HOME | EDITORIAL CALENDAR | SUBSCRIPTION SERVICES | EVENTS CALENDAR | PAPER INDUSTRY LINKS | CONTACT US

APRIL/MAY 2004                                                                                                                                VOLUME 120, NO. 3
DAVID PRICE
The biggest ever?

By David Price >> email: Dprice1439@aol.com

China's recent announcement that it will spend $24 billion in the next six years in a forestation and papermaking program is the largest investment in the history of papermaking. Has anyone noticed?

The above news came from the official Chinese news agency, Xinhua, on 20 February (www.chinaview.cn). This magazine (PaperAge) reported the item on its Web site, but few other journals did so. Those that did failed or were unable to make any sensible comment. History is happening here, not only in China but also in the US.

The facts and the numbers are startling, and the implications awesome. Will the US lose its primacy in the forest industry to a developing country with a population of 1.2 billion, but whose economy is only the size of Italy's? The US trade deficit with China is around $500 billion.

China says it plans to:

  • Plant 5 million hectares of fast-growing trees in south-east coastal areas
  • Build a number of large-scale paper mills near those plantations
  • Build three or four large scale pulp mills in the southeast, each with a capacity of 500,000 tpy, or more
  • Build several bamboo pulp mills in southwest China, each with an annual production of between 100,000-500,000tpy

China needs this capacity. It says the investment is aimed "...at meeting the rapidly growing demand of paper consumption and easing mounting industrial pressure on the ecological environment." In 2003, China consumed 48 million tonnes of paper, which is about 16% of the world's total consumption. It currently produces about 33 million tpy and its net imports are around 5.3 million tpy. By 2010, paper consumption will reach 70 million tpy. By that time China hopes to add 5.5 million tpy of wood pulp capacity, which will still not be enough.

Modernization
As part of the modernization process, existing paper mills in north and northeast China will be upgraded.

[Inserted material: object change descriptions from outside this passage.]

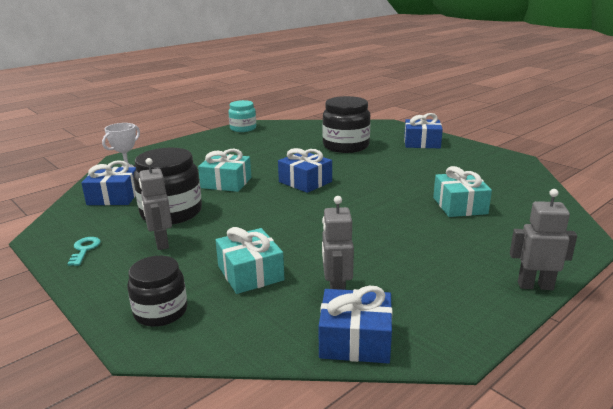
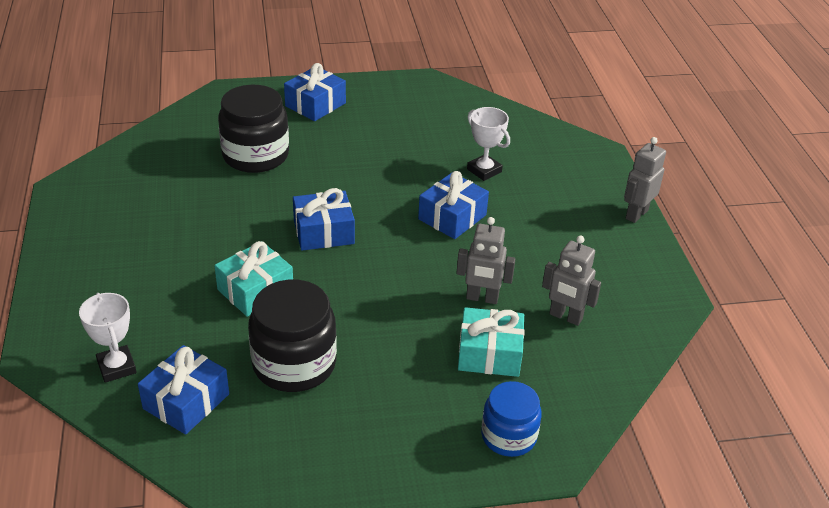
camera: 60 degrees left, 15 degrees up
turquoise key [68,237,101,266] -> none
black jar [127,256,187,327] -> blue jar [481,381,542,457]
grey robot [139,158,172,250] -> grey robot moved to [457,217,515,304]
turquoise jar [228,100,256,132] -> none
blue gift [318,286,392,363] -> blue gift moved to [418,171,489,239]
turquoise gift [433,166,492,217] -> white trophy [467,107,510,181]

But around 1,800 mills with capacity of less than 17,000 tpy will be closed.

British consultants, Hawkins Wright (www.hawkinswright.com), state that these headline figures only scratch the surface of the Chinese market and disguise the fact that two distinct markets have developed over the last five years. One consists of "international quality" paper and board using wood pulp or high-grade wastepaper. The second consists of paper from non-wood fibers, i.e. straw, bagasse, etc., or locally sourced wastepaper.

Production of paper and board is migrating rapidly towards the modern, world-scale mills built since 1997. Their output has risen 250% in that time.

The "Old China" industry, mainly vast collectives, is being brutally dismantled. But its production still represents a significant proportion—about 45%—of China's production, and will do so for many years to come.

The demand for higher quality paper and board is growing from a low base. In 2002, the market for uncoated woodfree paper made from imported pulp was around 900,000 tonnes—only slightly more than in Belgium. Imported fiber, i.e. market pulp and wastepaper, provided nearly 80% of the "New China" industry fiber needed in 2002.

Finance
Expansion projects amounting to 75% of current New China production are financed or are already under construction. A similar number of projects are awaiting approval or finance. China's contribution to the most recent investment is a miserly $2.5 million. It assumes, probably correctly, that the balance will come from foreign investment.

The incentives for such investment improved last month at the annual meeting of the ruling Communist Party, where it was agreed that entrepreneurs and private property are vital to the economy (author's emphasis). This is a dramatic move towards a more capitalist China and reflects the massive social and economic changes after 25 years of free market reforms. So, foreigners, their money and resources are welcome and will enjoy legal protection.

Suppliers
Metso's annual report for 2003 says that China is now its largest single market—it supplanted the US for the first time. Metso already has three service and manufacturing sites in China and will soon have two more. Its orders from Asia jumped last year to 39% from 10% in 2002 and sales rose 24% from 15%.

Voith Paper also cited Asia (China and India) as one of its strongest markets. It reported that its weakest was North America.

I've blown hot and cold over China in the past. I still can't make up my mind. My problem is trying to predict, at this historic moment, if China will be the eternal consumer? No matter how much domestic capacity is in place, it will still not be enough to satisfy demand.

So my guess is that it unlikely for China to be a quality exporter to the West or a threat to North American or European market shares...for the moment. But keep watching.